Trooper, thanks for the help, i have tried your suggestions but as i said, im a noob at computers.. i dont understand what you mean with the following suggestions

• Change your DMZ settings

• If your router has logging turned on make sure to clean off your logs or restart logging before playing Age of Empires 3

• Change your computers IP on your router. Example: if your computer sits at 192.168.0.100 change it to 192.168.0.200

as for port forwarding, i have did this but it doesnt seem to work.. i have 2300-2340 forwarded on TCP and UDP.. but i dont know what you mean by port override..
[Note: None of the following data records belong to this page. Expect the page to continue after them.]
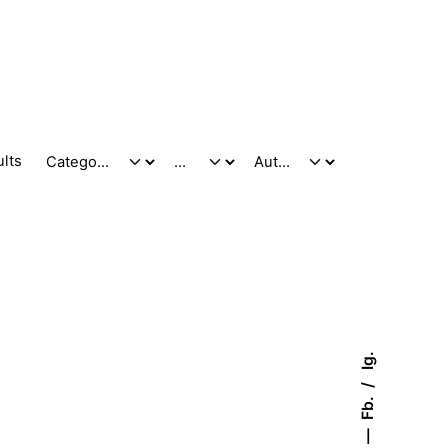
ults
Ig.
Fb.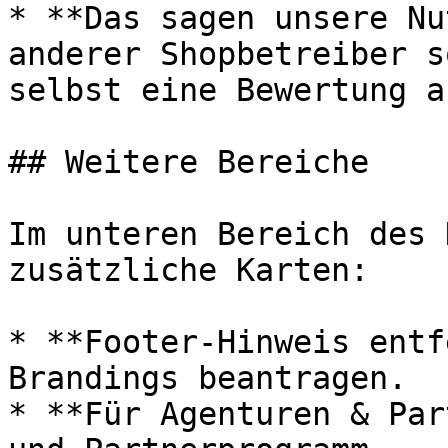
* **Das sagen unsere Nu
anderer Shopbetreiber s
selbst eine Bewertung a
## Weitere Bereiche

Im unteren Bereich des 
zusätzliche Karten:

* **Footer-Hinweis entf
Brandings beantragen.

* **Für Agenturen & Par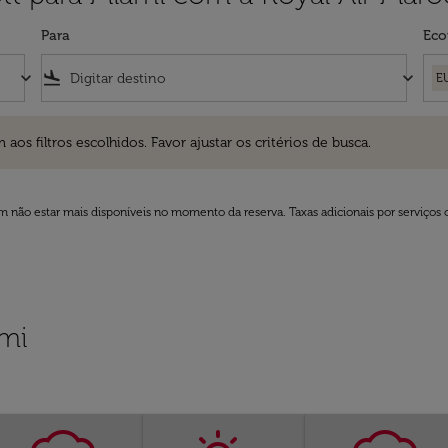
Para
Eco
keyboard_arrow_down
flight_land
keyboard_arrow_down
E
ros escolhidos. Favor ajustar os critérios de busca.
 filtros escolhidos. Favor ajustar os critérios de busca.
 não estar mais disponíveis no momento da reserva. Taxas adicionais por serviços 
mi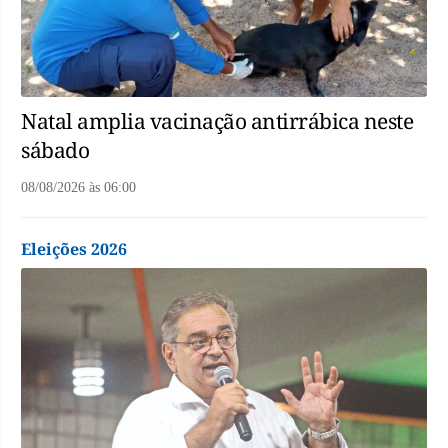
Natal amplia vacinação antirrábica neste
sábado
08/08/2026
às
06:00
Eleições 2026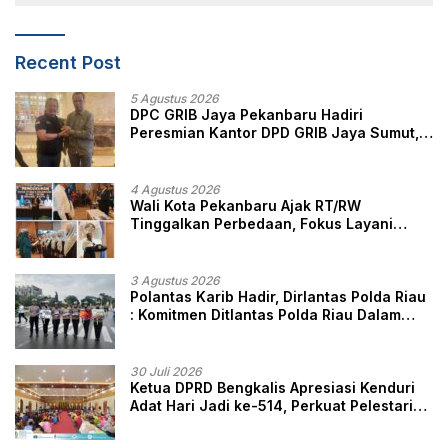
Recent Post
5 Agustus 2026
DPC GRIB Jaya Pekanbaru Hadiri
Peresmian Kantor DPD GRIB Jaya Sumut,
Ini Kata Ketua DPC GRIB Jaya Pekanbaru
4 Agustus 2026
Wali Kota Pekanbaru Ajak RT/RW
Tinggalkan Perbedaan, Fokus Layani
Masyarakat
3 Agustus 2026
Polantas Karib Hadir, Dirlantas Polda Riau
: Komitmen Ditlantas Polda Riau Dalam
Berikan Pelayanan, Perlindungan, dan
Edukasi Kepada Masyarakat
30 Juli 2026
Ketua DPRD Bengkalis Apresiasi Kenduri
Adat Hari Jadi ke-514, Perkuat Pelestarian
Budaya Melayu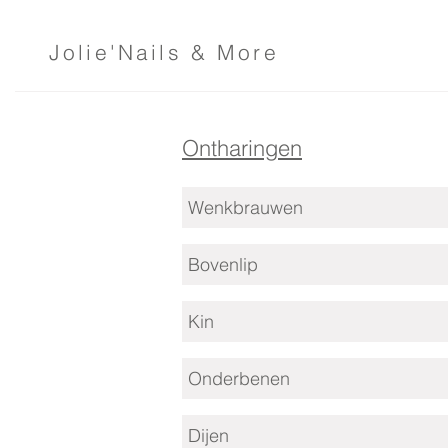
Jolie'Nails & More
Ontharingen
Wenkbrauwen
Bovenlip
Kin
Onderbenen
Dijen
i hope you guys understand all that lol..... like i said, this happens about 90% of the time. for example yesterday i joined a game no problem, yet i tried joining one again today and it said 'failed to join game'


----------



## Floop (Jan 3, 2009)

Have you tried using an Ethernet cable connected directly to your router to play the game?
Is there any need to be on wireless if your not moving around the house?


----------



## Dark Kane (Mar 26, 2010)

no, when i said im next to the box, im directly one floor above it.. my bedroom is above the house PC, and the wireless box is next to the PC


----------



## Floop (Jan 3, 2009)

Could you possibly try connecting a cable to the router from your laptop and then trying to join a game?
Your wireless internet may be losing packets or just be too slow sometimes.


----------



## Dark Kane (Mar 26, 2010)

yeh i could but i havent got a cable.

where can i buy one from?


----------



## Floop (Jan 3, 2009)

Here's a standard 15M LAN ethernet cable.
Only £3.00 but i'm not sure if this is the right version of the site for your location.
If not, just search Ethernet cable in the correct version of Amazon or any computer website for that matter.


----------



## Dark Kane (Mar 26, 2010)

ok, il get one then il get back to you with results.


----------